Monday, 11 April 2011
I have a lot of things to do and, like everyone else, not much time to do them. I travel at speed but that can be my undoing.
Today it cost me £80.
Luckily that was all.
It was a hectic morning sorting out stuff, the paraphernalia of life builders, painters, plumbers, children, dogs, visitors, piano practise and of course taking the boys to their crash course at the local swimming pool affectionately known as the “Sink or swim” programme. It works, trust me or rather the bods that came up with the idea.
Anyway life being what life is I realise that I am going to be late I am cruising through all the stuff I have to do to the extent that I am not actually thinking. I have passports tickets money as I like to say which in this case meant boys swim things, my blog book and my handbag. I am ready to rock and roll.
I get the boys in the car tout-de-suite, the CD is on and booming, the car revving and I am off in a flurry of gravel with minutes to spare.
Ten yards on I come to a grinding halt with the car nose in the air and I am not going anywhere – fast.
In my mad dash to get where I was meant to be going ten minutes ago I failed to notice that the HozeLock reel was out, the really really expensive one that weighs a ton but winds up the hose in a trice. I have driven straight over it and am now on top of it with both front wheels four inches off the ground. This being a front wheel drive means that I am stuck and I cannot even rock the car off it. God how I hate modern vehicles sometimes!

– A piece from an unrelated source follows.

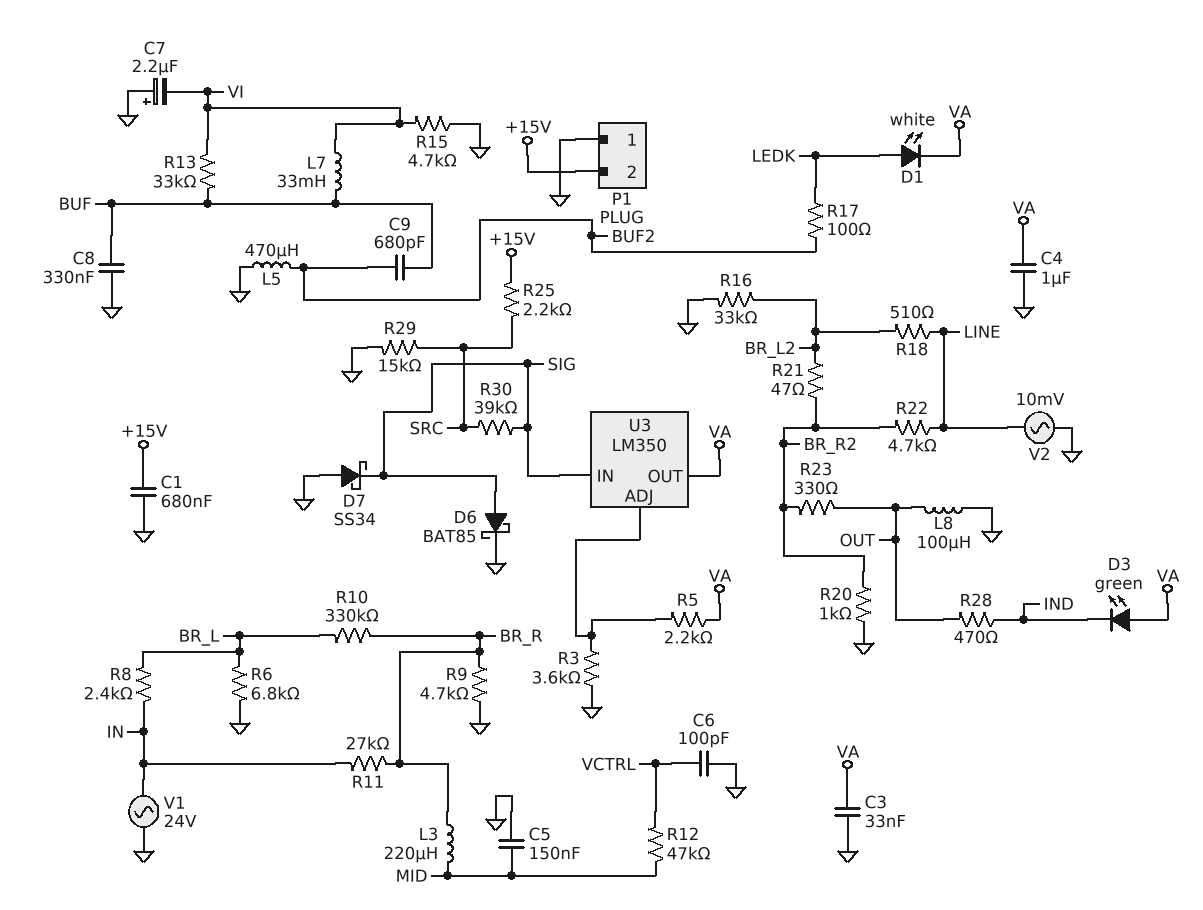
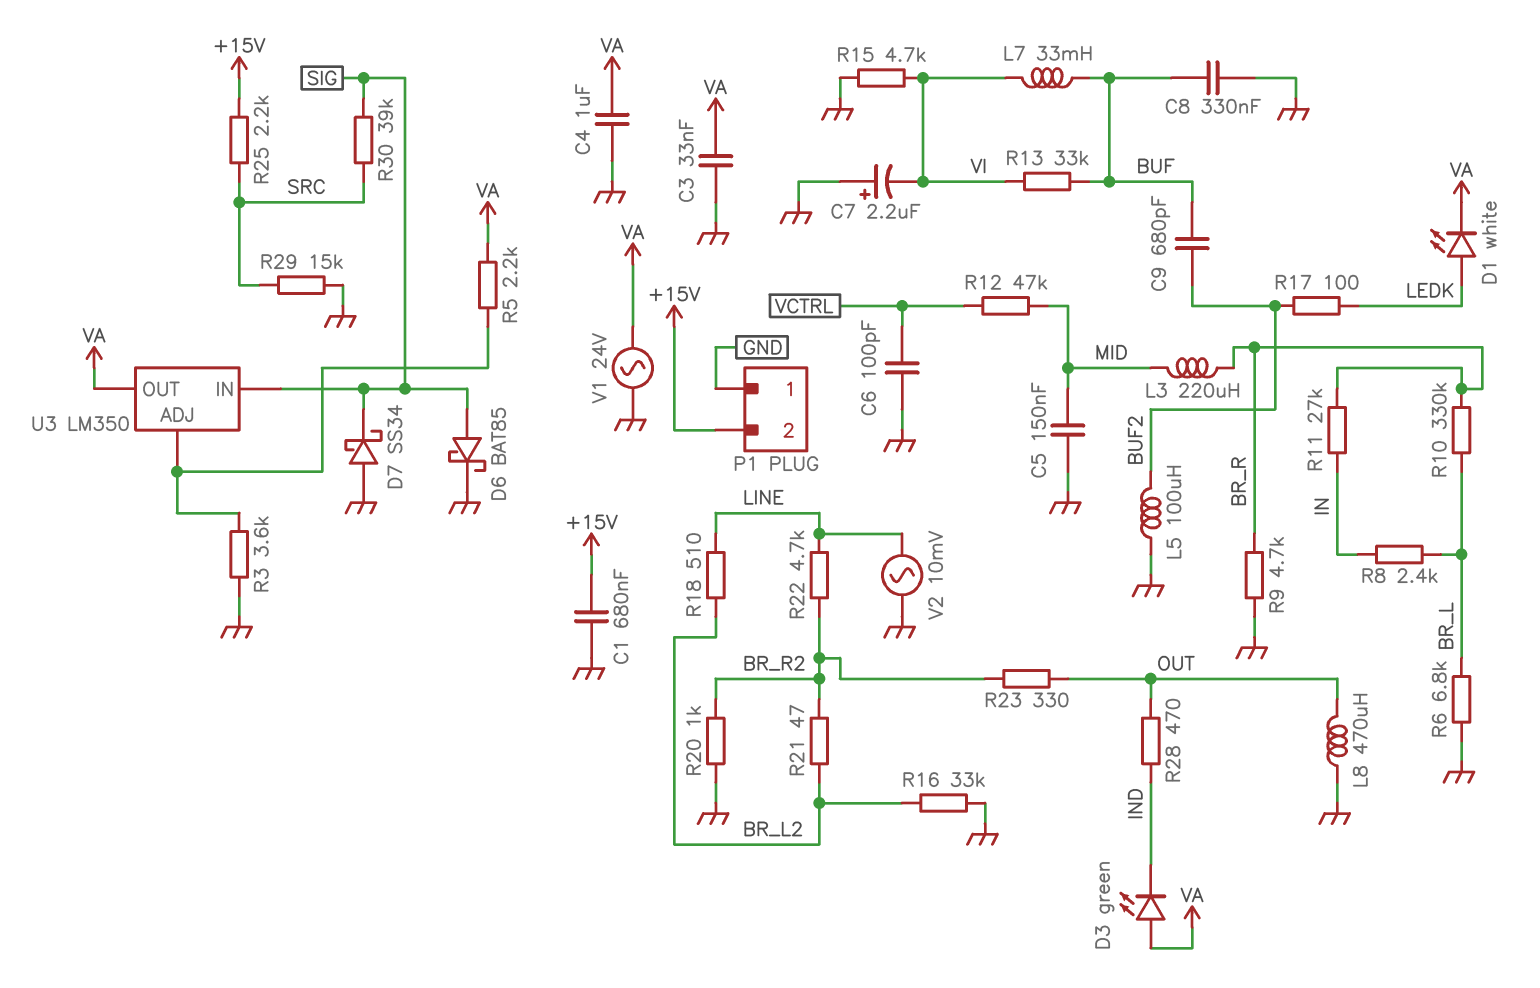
L5: 470uH (BUF2, GND) -> 100uH (BUF2, GND)
L8: 100uH (GND, OUT) -> 470uH (GND, OUT)
V1: AC 24V (GND, IN) -> AC 24V (GND, VA)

Luckily the builder, painters, plumbers and gardeners who are here on the final push to finish making my house a home were on hand to physically lift the poor old car off the Hozelock and I was safe to carry on my journey.
Safe in more ways than one. The shock of running over the hose was slightly more profound than I had anticipated. For up until that point I was buzzing, almost high on adrenalin and quite obviously not thinking let alone looking at all. What if it had been one of the dogs? What if it had been one of the builders? Or a child? What if I had gone out and hurt someone.
I was a very chastened driver as I drove sedately down the drive and yes my children were late to their swimming lesson but as they say better late than never….I think the Gods were watching over me.
PS. Was very impressed with Hozelock, I mean the reel did break but by 'eck it took some doing!